Styles and her supporters believe that by reining in the procurement process, more light will be shed on it. They also believe the taxpayers and companies that have had a tough time gaining entree to the inner circles of government contracting would benefit. Even Styles' most vitriolic critics agree that she's ideologically committed to her position.
Supporters of the 1990s reforms also are firmly rooted in ideology. They believe the procurement process was burdensome and restrictive before it was reinvented, and that it impaired agencies' ability to operate at the pace of modern life and therefore serve the public.
But both sides have their own interests. Few, if any, contractors would like to see current laws changed, because that would limit their sales opportunities. Procurement executives and contracting officers say they enjoy unprecedented freedom from confining regulations, and now have the chance to operate like savvy business people instead of rule-bound bureaucrats. And many of the former federal officials who were instrumental in passing reforms seven years ago now are owners and board members of companies that do a great deal of business with the government.
Some reform critics would certainly benefit from more regulation. The General Services Board of Contract Appeals, for instance, once had the authority to rule on protests from companies that lost competitions for contracts. In the early 1990s, when it was almost standard practice for losing companies to file such protests, the attorneys who worked on them made millions of dollars. Some charged fees exceeding $100,000 per case, according to some estimates. Before taking her post in government, Styles was an attorney for the Washington law firm Miller & Chevalier, which specialized in contract litigation.
Everyone in the battle over reform stands to win or lose, depending on how the pendulum swings. Ultimately, most observers feel the supporters of the current system will prevail, although some constraints on the freedoms enacted during the reinvention era may be put in place. Rep. Tom Davis, R-Va., the chairman of the House subcommittee that oversees procurement policy, may have the last word in the battle. Davis not only counts among his constituents many of the technology contractors of Northern Virginia that benefited from Clinton-era reforms, but he also heads the Republican Congressional Campaign Committee. He thus has an attentive audience in the administration. Davis has told OMB Director Mitch Daniels that he wants to see reforms expanded, not curtailed.

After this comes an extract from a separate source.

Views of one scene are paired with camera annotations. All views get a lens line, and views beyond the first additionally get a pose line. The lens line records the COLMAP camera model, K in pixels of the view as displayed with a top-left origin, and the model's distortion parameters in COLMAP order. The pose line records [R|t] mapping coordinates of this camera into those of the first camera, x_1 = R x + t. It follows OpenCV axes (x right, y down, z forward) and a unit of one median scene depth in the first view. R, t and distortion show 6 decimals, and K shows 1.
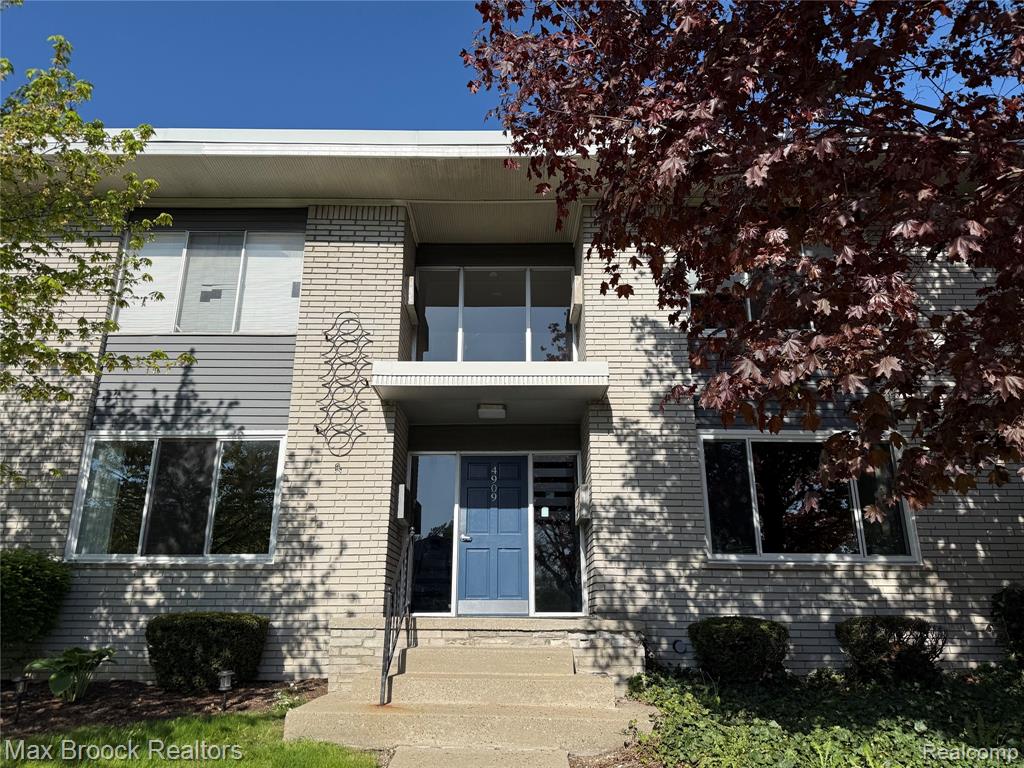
lens RADIAL K [[723.3, 0, 512.0], [0, 723.3, 384.0], [0, 0, 1]] dist [0.098009, -0.133539]
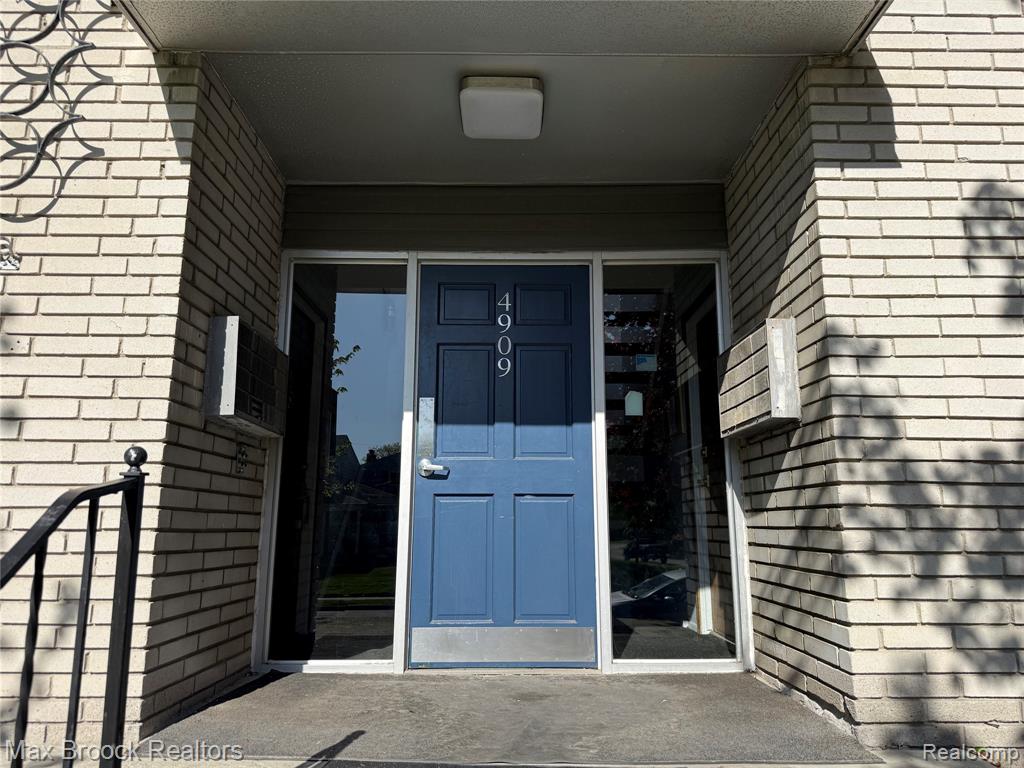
lens RADIAL K [[723.3, 0, 512.0], [0, 723.3, 384.0], [0, 0, 1]] dist [0.098009, -0.133539]
pose [[0.999963, 0.004444, 0.007342, -0.025729], [-0.005323, 0.992228, 0.124318, 0.126986], [-0.006732, -0.124353, 0.992215, 0.663888]]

But the power of the critics of the 1990s reforms should not be discounted. After all, Styles controls the procurement policy agenda at OMB, and a backlash against loosened purchasing regulations is building at the agency level. The criticism comes at a time when concerns about corporate accountability and fair play are running high.
For now, the debate has risen to such a vitriolic level that conflicts of personality are obscuring the arguments over policy. As the pendulum swings back, it will probably settle somewhere in the middle. But not without a fight.